И, будто немного подумав о чем-то своем, закончил:
— От… и — до…
— Ты со своей Раисой и тут влез, — в раздражении дернул плечами Данила. — Не о том мы с сыном толкуем. Себя надо поберечь. А всех не оплачешь — слез не хватит…
— Мушшина и не должон плакать. Я вот, када Раису хоронили, тож не плакал. Слезьми горю не поможешь. А кто, скажи, будет иськусство двигать? Кто творить жись, переводя ея в краски бытия?
— Ну и нахватался тут старый у тебя, — уже улыбался Данила. — Не переговоришь Евсеича.
— Иськусство, творить… — передразнил. — Ишь расперло…
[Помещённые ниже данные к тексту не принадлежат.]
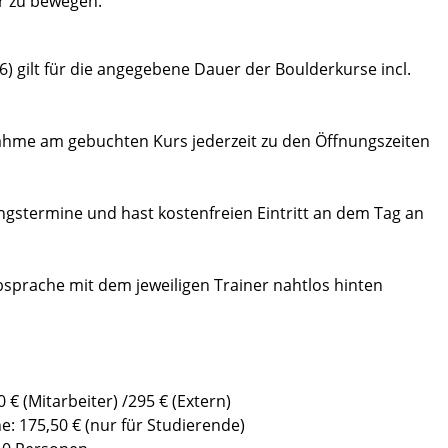
er zu bewegen.
6) gilt für die angegebene Dauer der Boulderkurse incl.
ahme am gebuchten Kurs jederzeit zu den Öffnungszeiten
ingstermine und hast kostenfreien Eintritt an dem Tag an
sprache mit dem jeweiligen Trainer nahtlos hinten
 € (Mitarbeiter) /295 € (Extern)
ne: 175,50 € (nur für Studierende)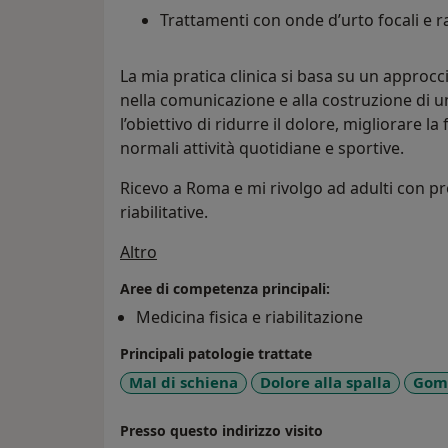
Trattamenti con onde d’urto focali e ra
La mia pratica clinica si basa su un approcci
nella comunicazione e alla costruzione di 
l’obiettivo di ridurre il dolore, migliorare la 
normali attività quotidiane e sportive.
Ricevo a Roma e mi rivolgo ad adulti con p
riabilitative.
Su di me
Altro
Aree di competenza principali:
Medicina fisica e riabilitazione
Principali patologie trattate
Mal di schiena
Dolore alla spalla
Gomi
Presso questo indirizzo visito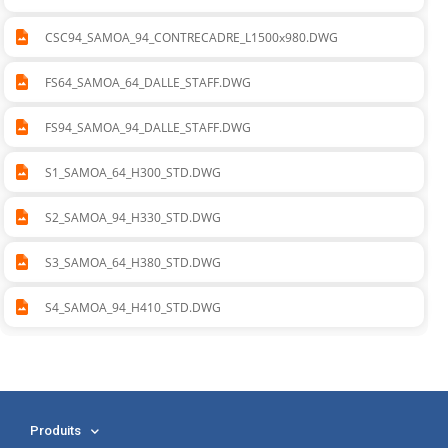
CSC94_SAMOA_94_CONTRECADRE_L1500x980.DWG
FS64_SAMOA_64_DALLE_STAFF.DWG
FS94_SAMOA_94_DALLE_STAFF.DWG
S1_SAMOA_64_H300_STD.DWG
S2_SAMOA_94_H330_STD.DWG
S3_SAMOA_64_H380_STD.DWG
S4_SAMOA_94_H410_STD.DWG
Produits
Замешкался в поисках нужного слова:
— Подсобник…
— Во-во, пособник. Пособляю, то ись и способствую…
— Ну и способствуй.
— Да я ж… Да мы ж… Да че ж… — запрыгал на месте, зачастил, будто зачирикал, старик.
«И впрямь Воробей», — подумали об одном и том же отец и сын.
Переглянулись, заговорили о другом.
А новости были такие: Ануфриевский леспромхоз обанкротился окончательно, и назначен был наехавший неизвестно откуда внешний управляющий, по поводу которого тут же начало зубоскалить местное население, мол, «вот, управляющего теперь знаем, а кто наш барин?» Раньше, мол, «при советской власти тож были управляющие, но мы знали, что их ставило государство, а теперь кто?..»
Недоумевал народ и по поводу объявленного банкротства, под маркой которого начались повальные увольнения здоровых работоспособных мужиков.